Lantos Technologies, a small startup spun out of MIT, has created the first FDA-cleared digital ear-canal scanner which will dramatically help improve the fitting of hearing aids, in-ear monitors used by musicians, and even communication devices used by our military.
The Lantos 3-D Ear Canal Scanner should be rolling out to audiologists by the end of the year and brings much-needed innovation to the 36 million Americans who suffer from hearing problems and spend $6 billion dollars on hearing aids annually.
There are advancements in hearing aid technology on a weekly basis, but the technology for creating molds – or casts – of the inner ear is technology from the 1950s. Audiologists have always been looking for a way to make better, more accurate impressions of the inner ear.
In the past audiologists would use a two-part silicone resin that is injected into the patient’s ear canal using a large syringe. The material sits in the ear for about 5 to 7 minutes until it hardens and is then removed. The process can be time consuming, uncomfortable and doesn’t capture the true shape of the canal when the person speaks or chews.
Lantos’ new device could make that process obsolete. “What our scanner does is remove the silicone impression process from the workflow, as well as the shipping and receiving of the impression at the manufacturer and 3-D scanning of the impression at the manufacturer site in prep for 3-D printing,” explained Dr. Jennifer Rossi, Vice President of Marketing at Lantos.

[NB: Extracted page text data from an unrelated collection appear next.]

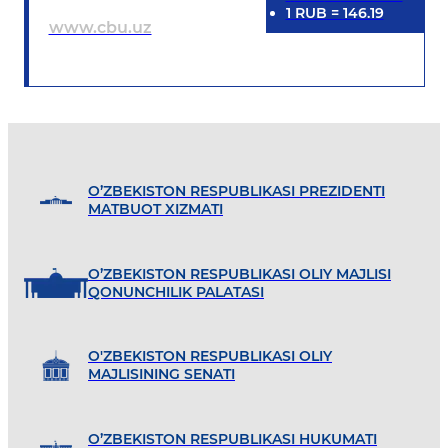
1
RUB
=
146.19
www.cbu.uz
O’ZBEKISTON RESPUBLIKASI PREZIDENTI
MATBUOT XIZMATI
O’ZBEKISTON RESPUBLIKASI OLIY MAJLISI
QONUNCHILIK PALATASI
O'ZBEKISTON RESPUBLIKASI OLIY
MAJLISINING SENATI
O’ZBEKISTON RESPUBLIKASI HUKUMATI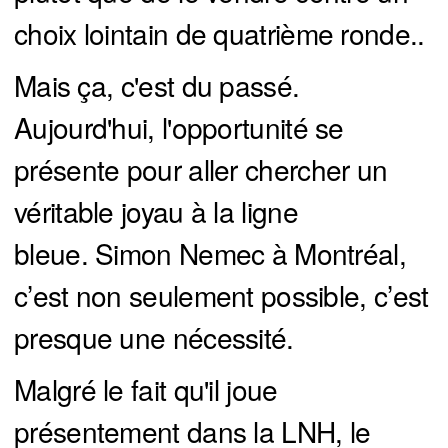
choix lointain de quatrième ronde..
Mais ça, c'est du passé.
Aujourd'hui, l'opportunité se
présente pour aller chercher un
véritable joyau à la ligne
bleue. Simon Nemec à Montréal,
c’est non seulement possible, c’est
presque une nécessité.
Malgré le fait qu'il joue
présentement dans la LNH, le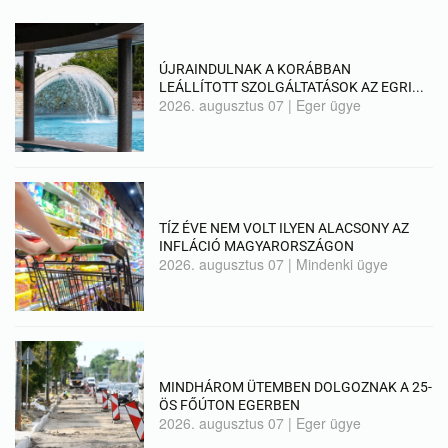
ÚJRAINDULNAK A KORÁBBAN
LEÁLLÍTOTT SZOLGÁLTATÁSOK AZ EGRI...
2026. augusztus 07
|
Eger ügye
TÍZ ÉVE NEM VOLT ILYEN ALACSONY AZ
INFLÁCIÓ MAGYARORSZÁGON
2026. augusztus 07
|
Mindenki ügye
MINDHÁROM ÜTEMBEN DOLGOZNAK A 25-
ÖS FŐÚTON EGERBEN
2026. augusztus 07
|
Eger ügye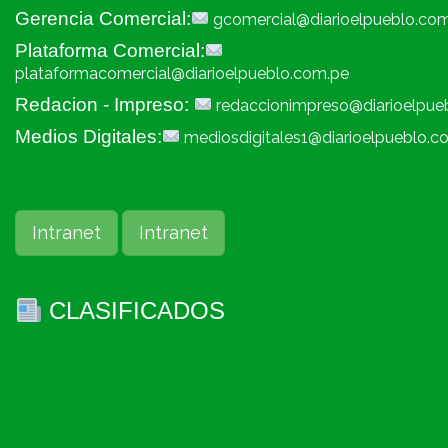
Gerencia Comercial:
gcomercial@diarioelpueblo.co
Plataforma Comercial:
plataformacomercial@diarioelpueblo.com.pe
Redacion - Impreso:
redaccionimpreso@diarioelpue
Medios Digitales:
mediosdigitales1@diarioelpueblo.c
Intranet
Intranet
CLASIFICADOS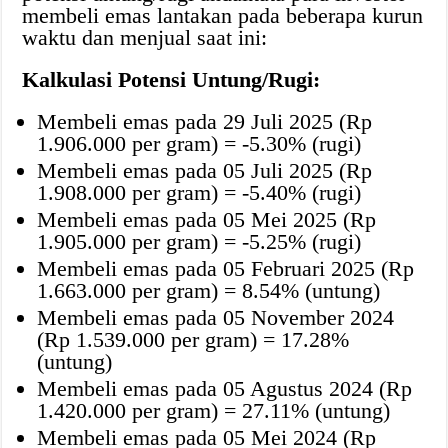
membeli emas lantakan pada beberapa kurun
waktu dan menjual saat ini:
Kalkulasi Potensi Untung/Rugi:
Membeli emas pada 29 Juli 2025 (Rp
1.906.000 per gram) = -5.30% (rugi)
Membeli emas pada 05 Juli 2025 (Rp
1.908.000 per gram) = -5.40% (rugi)
Membeli emas pada 05 Mei 2025 (Rp
1.905.000 per gram) = -5.25% (rugi)
Membeli emas pada 05 Februari 2025 (Rp
1.663.000 per gram) = 8.54% (untung)
Membeli emas pada 05 November 2024
(Rp 1.539.000 per gram) = 17.28%
(untung)
Membeli emas pada 05 Agustus 2024 (Rp
1.420.000 per gram) = 27.11% (untung)
Membeli emas pada 05 Mei 2024 (Rp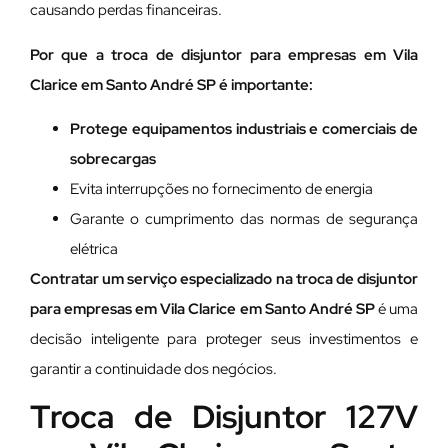
causando perdas financeiras.
Por que a troca de disjuntor para empresas em Vila
Clarice em Santo André SP é importante:
Protege equipamentos industriais e comerciais de
sobrecargas
Evita interrupções no fornecimento de energia
Garante o cumprimento das normas de segurança
elétrica
Contratar um serviço especializado na troca de disjuntor
para empresas em Vila Clarice em Santo André SP
é uma
decisão inteligente para proteger seus investimentos e
garantir a continuidade dos negócios.
Troca de Disjuntor 127V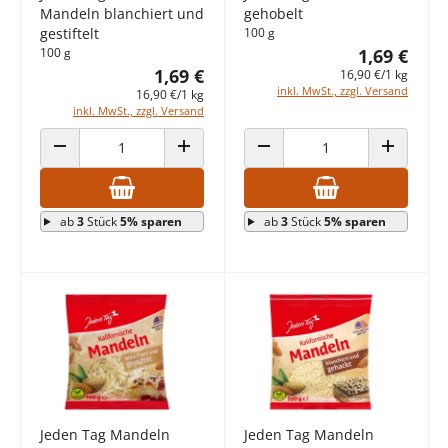
Mandeln blanchiert und
gehobelt
gestiftelt
100 g
100 g
1,69 €
1,69 €
16,90 €/1 kg
inkl. MwSt., zzgl. Versand
16,90 €/1 kg
inkl. MwSt., zzgl. Versand
ANZAHL VERRINGERN
ANZAHL ERHÖHEN
ANZAHL VERRINGERN
ANZAHL E
ab
3
Stück
5% sparen
ab
3
Stück
5% sparen
Jeden Tag Mandeln
Jeden Tag Mandeln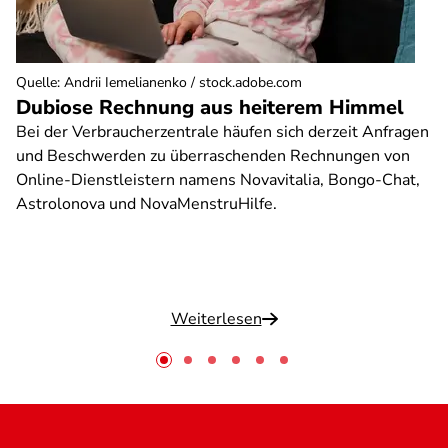
Quelle
:
Andrii Iemelianenko / stock.adobe.com
Dubiose Rechnung aus heiterem Himmel
Bei der Verbraucherzentrale häufen sich derzeit Anfragen
und Beschwerden zu überraschenden Rechnungen von
Online-Dienstleistern namens Novavitalia, Bongo-Chat,
Astrolonova und NovaMenstruHilfe.
Weiterlesen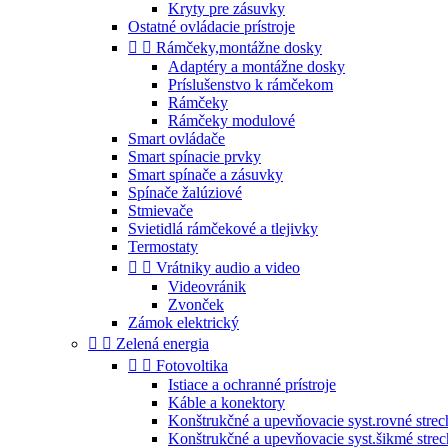
Kryty pre zásuvky
Ostatné ovládacie prístroje


Rámčeky,montážne dosky
Adaptéry a montážne dosky
Príslušenstvo k rámčekom
Rámčeky
Rámčeky modulové
Smart ovládače
Smart spínacie prvky
Smart spínače a zásuvky
Spínače žalúziové
Stmievače
Svietidlá rámčekové a tlejivky
Termostaty


Vrátniky audio a video
Videovránik
Zvonček
Zámok elektrický


Zelená energia


Fotovoltika
Istiace a ochranné prístroje
Káble a konektory
Konštrukčné a upevňovacie syst.rovné strec
Konštrukčné a upevňovacie syst.šikmé stre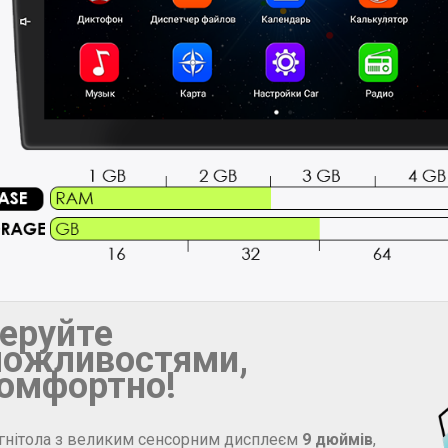
еруйте
ожливостями,
омфортно!
гнітола з великим сенсорним дисплеєм
9 дюймів
,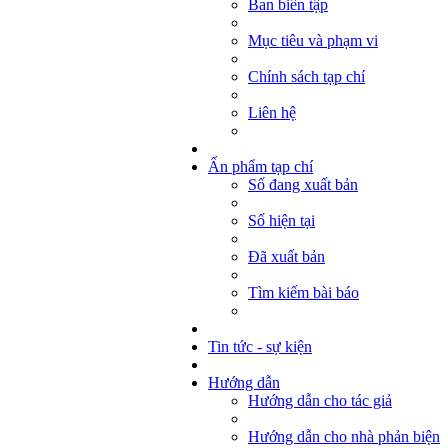
Ban biên tập
Mục tiêu và phạm vi
Chính sách tạp chí
Liên hệ
Ấn phẩm tạp chí
Số đang xuất bản
Số hiện tại
Đã xuất bản
Tìm kiếm bài báo
Tin tức - sự kiện
Hướng dẫn
Hướng dẫn cho tác giả
Hướng dẫn cho nhà phản biện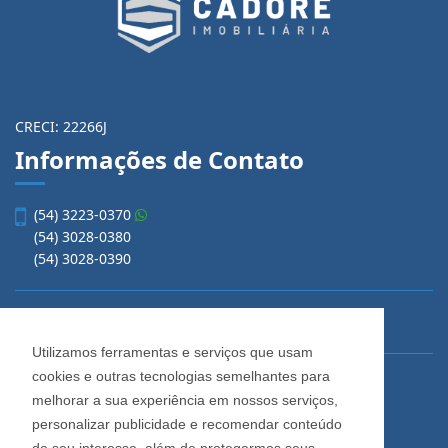
CRECI: 22266J
Informações de Contato
(54) 3223-0370
(54) 3028-0380
(54) 3028-0390
vendas@imobiliariacadore.com.br
Utilizamos ferramentas e serviços que usam
cookies e outras tecnologias semelhantes para
Imobiliária Cadore
melhorar a sua experiência em nossos serviços,
Rua Os Dezoito do Forte, 1622, Centro
personalizar publicidade e recomendar conteúdo
Caxias do Sul - Rio Grande do Sul
de seu interesse, além de protegermos seus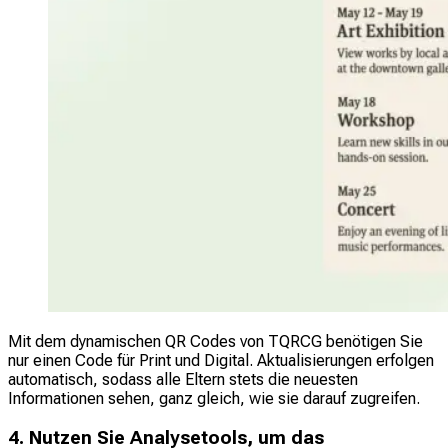
Mit dem dynamischen QR Codes von TQRCG benötigen Sie
nur einen Code für Print und Digital. Aktualisierungen erfolgen
automatisch, sodass alle Eltern stets die neuesten
Informationen sehen, ganz gleich, wie sie darauf zugreifen.
4. Nutzen Sie Analysetools, um das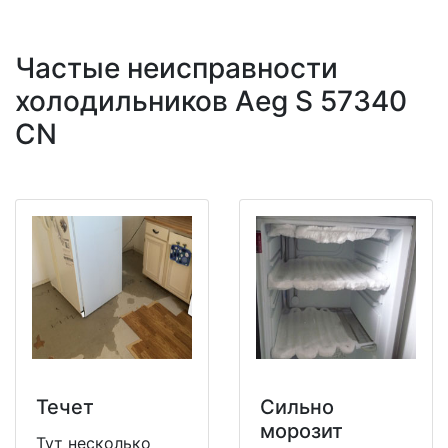
Частые неисправности
холодильников Aeg S 57340
CN
Течет
Сильно
морозит
Тут несколько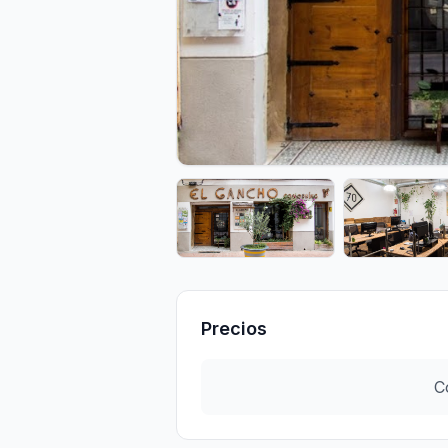
Precios
C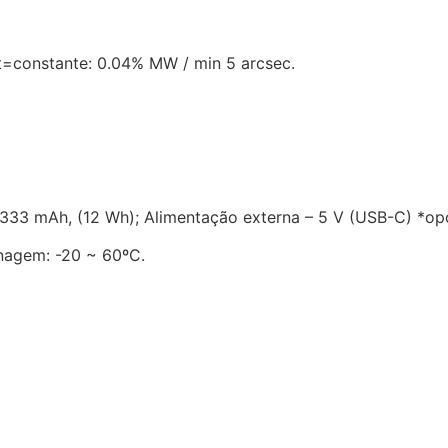
t=constante: 0.04% MW / min 5 arcsec.
 3333 mAh, (12 Wh); Alimentação externa – 5 V (USB-C) *opc
nagem: -20 ~ 60ºC.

In place of messy resins, the Lantos Scanner inserts a small video camera into the ear. A flexible membrane surrounding the camera is filled with a specially formulated dye and conforms to the ear canal while the camera captures hundreds of images, including pictures of the ear canal in movement, that are stitched together to create a topographical map of the ear canal suitable for 3-D printing.
The data is then sent to a manufacturer and a hearing aid is produced, or potentially 3-D printed onsite as that technology continues to mature. Using the old method, the mold has to be sent to a hearing aid manufacturer and a reverse mold is created. A casting is made using the reverse mold and then shipped back to the audiologist for a fit check. This process often needs to be repeated multiple times to ensure a proper fit. Some more advanced practices can 3-D scan the silicone mold and create a 3-D print, but it’s still not as accurate or fast as working with the direct digital data that should theoretically lead to a better fit in a shorter amount of time.
The Lantos scanner could make it easier to produce hearing aids for people who aren’t candidates for traditional impressions. It’s less invasive and there can been accidents taking traditional impressions. Material gets stuck in crevices in the ear canal and can perforate the ear drum. The Lantos technology is much less invasive.